22. A palavra de Camille Flammarion



pg. 12 de
‘A Morte e o seu mistério - Vol 2 de Camille Flammarion
(4ª Edição FEB - 1990)

            “Uma parte do clero é hostil a tal gênero de estudos (de fenômenos espíritas) e entende que a Igreja deve conservar o seu monopólio. Esta opinião data dos tempos bíblicos. A evocação dos mortos era formalmente proibida aos hebreus, e Saul infringiu seus próprios decretos, indo consultar a pitonisa de Endor e convocar a sombra do profeta Samuel. Talvez se justifique esta proibição ao vulgo incompetente, que pode facilmente propender para as mais funestas tolices; mas impedir, em nosso tempo, as pessoas instruídas, refletidas, ponderadas, de estudarem tais problemas, dizer-lhes que Deus lhes não concedeu a inteligência para que se servissem dela e que devem humilhar a razão perante as afirmações duma Revelação divina contestável, pretender que a questão da natureza da alma e da sua sobrevivência, que tanto interessa, pessoalmente, a cada um de nós, está reservada para uma casta de casuístas que se arrogam o direito de julgar e de decidir entre o verdadeiro e o falso, entre Deus e o diabo, representa realmente estranho raciocínio e um anacronismo que nos reconduz à Idade Média.
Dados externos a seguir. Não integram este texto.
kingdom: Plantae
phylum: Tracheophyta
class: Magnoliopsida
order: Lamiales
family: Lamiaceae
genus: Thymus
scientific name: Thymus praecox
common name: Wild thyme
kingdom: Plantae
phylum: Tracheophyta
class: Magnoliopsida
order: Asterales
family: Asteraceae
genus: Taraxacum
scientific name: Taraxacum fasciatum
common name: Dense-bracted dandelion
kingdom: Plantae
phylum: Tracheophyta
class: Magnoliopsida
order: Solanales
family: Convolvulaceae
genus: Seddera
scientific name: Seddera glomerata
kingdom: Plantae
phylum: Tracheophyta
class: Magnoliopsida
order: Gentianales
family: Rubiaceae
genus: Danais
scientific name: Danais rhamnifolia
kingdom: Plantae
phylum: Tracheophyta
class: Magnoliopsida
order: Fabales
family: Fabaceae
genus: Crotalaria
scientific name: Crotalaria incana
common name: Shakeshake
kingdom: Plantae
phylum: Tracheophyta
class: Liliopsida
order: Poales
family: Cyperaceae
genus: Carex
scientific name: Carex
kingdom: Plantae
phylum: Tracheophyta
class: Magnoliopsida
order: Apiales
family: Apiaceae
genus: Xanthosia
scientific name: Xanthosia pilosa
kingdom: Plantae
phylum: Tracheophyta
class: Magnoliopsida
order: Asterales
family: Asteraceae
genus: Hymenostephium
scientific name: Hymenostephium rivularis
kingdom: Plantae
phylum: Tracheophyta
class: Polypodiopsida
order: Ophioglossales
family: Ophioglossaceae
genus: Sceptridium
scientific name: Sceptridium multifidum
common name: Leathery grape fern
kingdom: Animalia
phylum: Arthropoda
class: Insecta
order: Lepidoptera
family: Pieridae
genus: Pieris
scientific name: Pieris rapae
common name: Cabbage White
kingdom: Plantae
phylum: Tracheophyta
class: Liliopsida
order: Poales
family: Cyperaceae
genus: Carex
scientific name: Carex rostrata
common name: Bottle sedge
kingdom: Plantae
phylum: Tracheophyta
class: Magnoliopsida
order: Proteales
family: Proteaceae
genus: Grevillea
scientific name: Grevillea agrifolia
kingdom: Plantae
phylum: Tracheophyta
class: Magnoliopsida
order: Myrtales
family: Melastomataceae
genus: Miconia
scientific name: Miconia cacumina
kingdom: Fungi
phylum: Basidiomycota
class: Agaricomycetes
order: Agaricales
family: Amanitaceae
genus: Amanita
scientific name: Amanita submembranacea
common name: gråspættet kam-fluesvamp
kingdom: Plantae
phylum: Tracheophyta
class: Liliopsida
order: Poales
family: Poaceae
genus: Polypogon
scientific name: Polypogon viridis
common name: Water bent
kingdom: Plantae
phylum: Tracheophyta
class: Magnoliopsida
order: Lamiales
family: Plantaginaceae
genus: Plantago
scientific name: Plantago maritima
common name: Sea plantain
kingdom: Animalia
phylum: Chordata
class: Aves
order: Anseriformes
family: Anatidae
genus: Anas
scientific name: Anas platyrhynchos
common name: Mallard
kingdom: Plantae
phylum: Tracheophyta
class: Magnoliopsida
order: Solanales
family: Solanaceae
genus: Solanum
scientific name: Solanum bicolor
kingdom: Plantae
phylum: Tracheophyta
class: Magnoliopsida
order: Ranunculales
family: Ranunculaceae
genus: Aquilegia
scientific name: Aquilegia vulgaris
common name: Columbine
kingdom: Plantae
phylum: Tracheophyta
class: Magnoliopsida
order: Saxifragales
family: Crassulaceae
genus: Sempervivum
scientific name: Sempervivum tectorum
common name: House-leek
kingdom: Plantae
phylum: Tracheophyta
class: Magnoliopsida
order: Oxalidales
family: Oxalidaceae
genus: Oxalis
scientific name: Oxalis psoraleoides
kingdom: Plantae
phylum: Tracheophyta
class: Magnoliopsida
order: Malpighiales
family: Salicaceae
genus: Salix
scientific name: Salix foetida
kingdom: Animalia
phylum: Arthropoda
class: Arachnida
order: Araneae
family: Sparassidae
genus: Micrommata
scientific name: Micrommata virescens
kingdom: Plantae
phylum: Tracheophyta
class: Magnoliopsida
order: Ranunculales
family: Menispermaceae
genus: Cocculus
Quantos crimes não cometeu a Inquisição nos seus numerosos processos de bruxaria! Nas ideias atuais que dominam ainda certa classe de homens e de mulheres, há um erro formidável, extremamente prejudicial à investigação da verdade - erro tanto mais inexplicável quanto é certo que os fenômenos de que nos ocupamos apoiam as narrativas dos “Livros Santos”, entre outras, as das aparições de Jesus, desconhecidas ou negadas pelas nove décimas partes do gênero humano.”